In the NREMT thread, rewrite the stretch from "## Ewok Jerky" through "the basic exam.", changing "study aid" to "study tool".
START Document passage
# NREMT Basic, in reality



## EMT91 (Jun 7, 2012)

I would like to have a thread about what to REALLY expect on the NREMT basic test. Perhaps we could have this thread stickied? My questions are as follows, and I would love a realistic answer:

1. Just how basic is the basic exam? Do some textbooks go above and beyond the standards?

2. Is the idea of "when in doubt, ABC out" really a good method?

3. What would be the hardest/most difficult question that might be thrown at you? In each area, I mean.

4. I have JBlearning, just got it today, so I have one week. Is it a fairly good way to know how you will do?

5. What tips/tricks are there? 

I know there are TONS of threads, but I was hoping we could make a sticky thread with all the info we need to know, with realistic replies from those who have actually taken it.


----------



## Ewok Jerky (Jun 7, 2012)

Just about everyone here has taken the NREMT, and the info on all the other threads is accurate.

The test is not that hard, read your book, pay attention in class and you will be fine. JB Learning is a good study aid.


----------



## Veneficus (Jun 7, 2012)

It has been 2 decades since I took the basic exam.

But from the educator point of view, I would like to remind you that with the recent curriculum change, if your book was written under the old curriculum, it will not be adequete.

Just keep that in mind.


----------



## AnthonyM83 (Jun 7, 2012)

There are a range of questions on it. After a few questions, the computer will start matching you with ones it's algorithm thinks will be difficult (but appropriate) for you. The test bank has super easy recall questions and some really really hard questions that most EMT books wouldn't prepare you for. Most of the questions are addressed by recent textbooks just fine, though. If you did well in EMT class and the program has a decent pass rate, you should do well.

There are some order of operations questions. You will need to know your ABC priorities. But also make sure they're appropriate for the situation. Review your AHA BLS book. You're expected to know all of that. Not everyone gets oxygen...remember CAB...etc.

Just read the questions carefully. Try to answer the question in your head before you look at the answers. Each wrong answer is wrong. It's EXTREMELY unlikely that there are two equally good answers. They're usually one little tiny bit of information in the question that will make each of the other choices wrong answers. Occasionally, there are other choices are might be right, but it's the not best choice.

There are a lot of questions like "What is most likely wrong with the patient" or "What would be the best action to take" or "What should you FIRST do for this patient".

Don't be stressed on time. Rare to fail for that. Read carefully. If it comes down to it, use common sense. That IS taken into account by the test writers.

If you get stopped at 70ish questions, you were either doing really well or horribly, so you'll know if you passed or not (thought you won't admit it to yourself).


Relax the night before. Let yourself chill out. Do your normal morning routine.


----------



## EMT91 (Jun 7, 2012)
END Document passage
START Material supplied
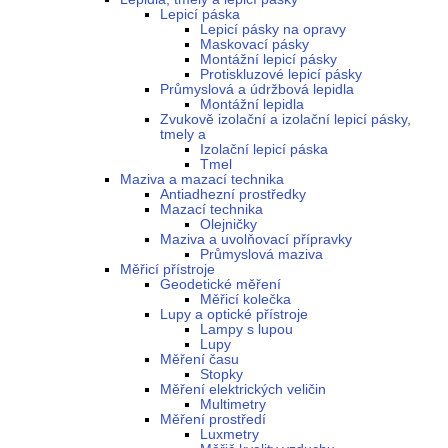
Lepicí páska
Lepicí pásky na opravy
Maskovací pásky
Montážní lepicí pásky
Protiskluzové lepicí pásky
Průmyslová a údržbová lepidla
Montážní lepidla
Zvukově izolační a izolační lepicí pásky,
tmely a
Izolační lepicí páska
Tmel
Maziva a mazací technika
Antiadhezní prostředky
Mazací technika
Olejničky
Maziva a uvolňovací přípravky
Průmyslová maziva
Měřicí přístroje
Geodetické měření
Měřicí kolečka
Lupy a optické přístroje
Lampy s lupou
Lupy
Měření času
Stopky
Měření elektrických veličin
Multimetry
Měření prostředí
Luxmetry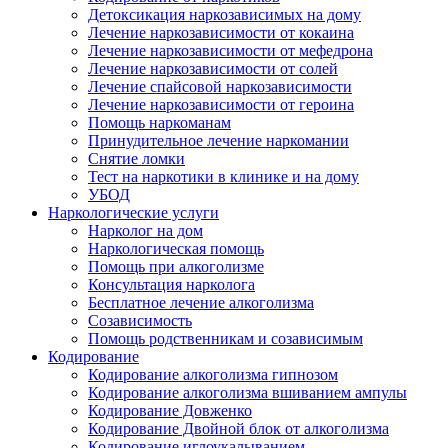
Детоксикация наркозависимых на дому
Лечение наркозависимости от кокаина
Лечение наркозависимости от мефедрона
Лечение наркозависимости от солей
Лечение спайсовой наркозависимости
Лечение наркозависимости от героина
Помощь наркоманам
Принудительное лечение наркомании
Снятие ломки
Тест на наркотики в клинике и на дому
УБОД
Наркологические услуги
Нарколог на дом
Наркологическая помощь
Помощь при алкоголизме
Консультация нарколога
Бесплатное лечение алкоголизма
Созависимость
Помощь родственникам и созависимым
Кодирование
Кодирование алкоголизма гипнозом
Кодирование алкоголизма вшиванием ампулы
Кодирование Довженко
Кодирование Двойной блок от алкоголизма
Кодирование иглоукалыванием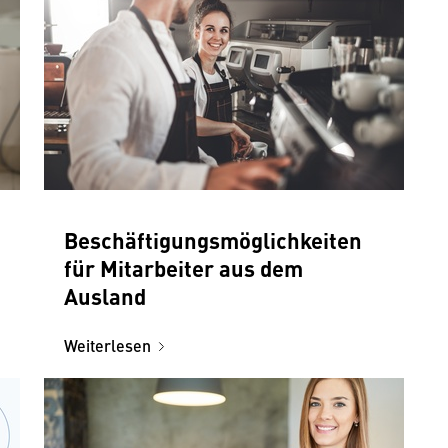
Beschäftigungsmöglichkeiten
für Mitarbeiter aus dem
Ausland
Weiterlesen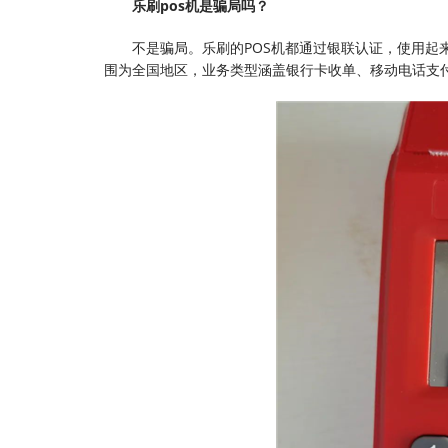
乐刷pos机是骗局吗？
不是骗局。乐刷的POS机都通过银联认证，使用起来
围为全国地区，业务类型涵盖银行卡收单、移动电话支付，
END Material supplied
* Your solution:
## Ewok Jerky (Jun 7, 2012)

Just about everyone here has taken the NREMT, and the info on all the other threads is accurate.

The test is not that hard, read your book, pay attention in class and you will be fine. JB Learning is a good study tool.


----------



## Veneficus (Jun 7, 2012)

It has been 2 decades since I took the basic exam.